In this week’s edition of Vida, I wrote about how the state’s recently approved budget will affect health care, and especially health care for Latinos and other minorities. After talking to numerous health care professionals and advocates, I’ve learned that minority communities might be the ones most impacted by the cuts to health care.
But to many health care professionals and advocates, it seems that any budget cuts that take services away from vulnerable communities will affect the future health of all state residents. Ellen Wu, executive director of the California Pan-Ethnic Health Network, put it this way: Cuts made throughout the budget, and especially in education funding, are “totally detrimental to the health of all Californians and the health of the state in the future,” she said.
Under the approved state budget, ten Medi-Cal “optional benefits” will be eliminated, including adult dental services and optometry services.

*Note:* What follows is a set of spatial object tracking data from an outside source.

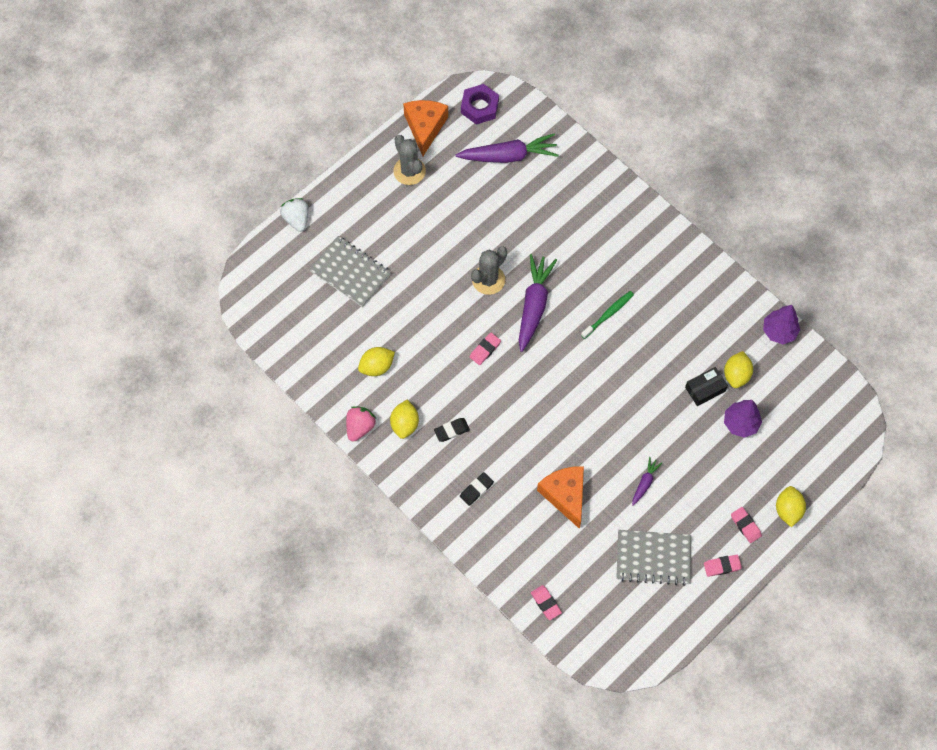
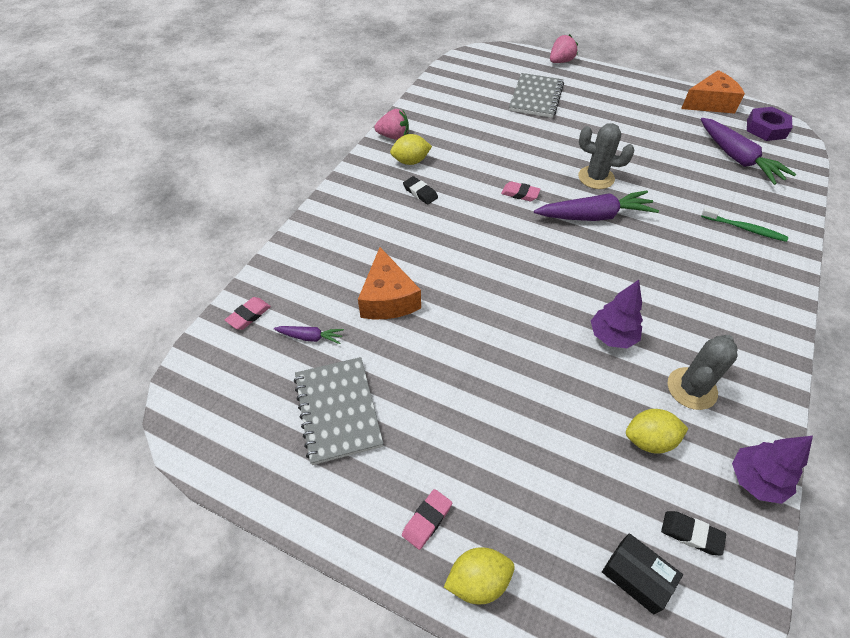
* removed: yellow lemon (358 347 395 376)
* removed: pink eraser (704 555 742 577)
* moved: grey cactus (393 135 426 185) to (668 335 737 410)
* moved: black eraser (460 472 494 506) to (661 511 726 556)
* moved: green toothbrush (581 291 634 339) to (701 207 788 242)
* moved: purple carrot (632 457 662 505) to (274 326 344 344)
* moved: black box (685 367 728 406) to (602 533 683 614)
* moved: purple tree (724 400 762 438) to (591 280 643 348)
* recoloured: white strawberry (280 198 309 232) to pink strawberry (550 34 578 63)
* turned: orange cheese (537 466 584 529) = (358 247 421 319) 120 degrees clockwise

The budget would also implement a 10 percent reduction for hospitals that provide uncompensated care for the uninsured. More details about the budget can be found here.
Dr. Victoria Sorlie, a family physician and an assistant clinical professor with the UCSF Fresno Residency Program, said cutting dental care for Medi-Cal patients is a “bad idea” – both because it will affect the overall health of Medi-Cal recipients, and because it could eventually incur greater costs for the state.
She said low-income people are more likely to have poor dental health and diabetes, and she said diabetics are especially likely to develop cavities and other oral infections. (A recent Fresno Bee investigation came to the same conclusion: income level and education level are closely tied to a person’s risk of diabetes. The report also said that six percent of Latinos die from diabetes.)
Without dental coverage, Sorlie said, a diabetic might ignore a toothache, allowing it to become a serious infection that lands the patient in the Emergency Room of public hospitals (which are now short on funding.) “You could die of a bad infection in your mouth,” Sorlie said. “It’s always better to take care of it preventively.”
So where does all of this leave the state’s health care system? As more people lose their jobs and their health coveraged due to the economic recession, more people will begin to rely on Medi-Cal programs and services, and more people might also wind up in the “safety-net” hospitals. As Dr. John Blossom, a UCSF Fresno professor put it: “It’s kind of a perfect storm, isn’t it?”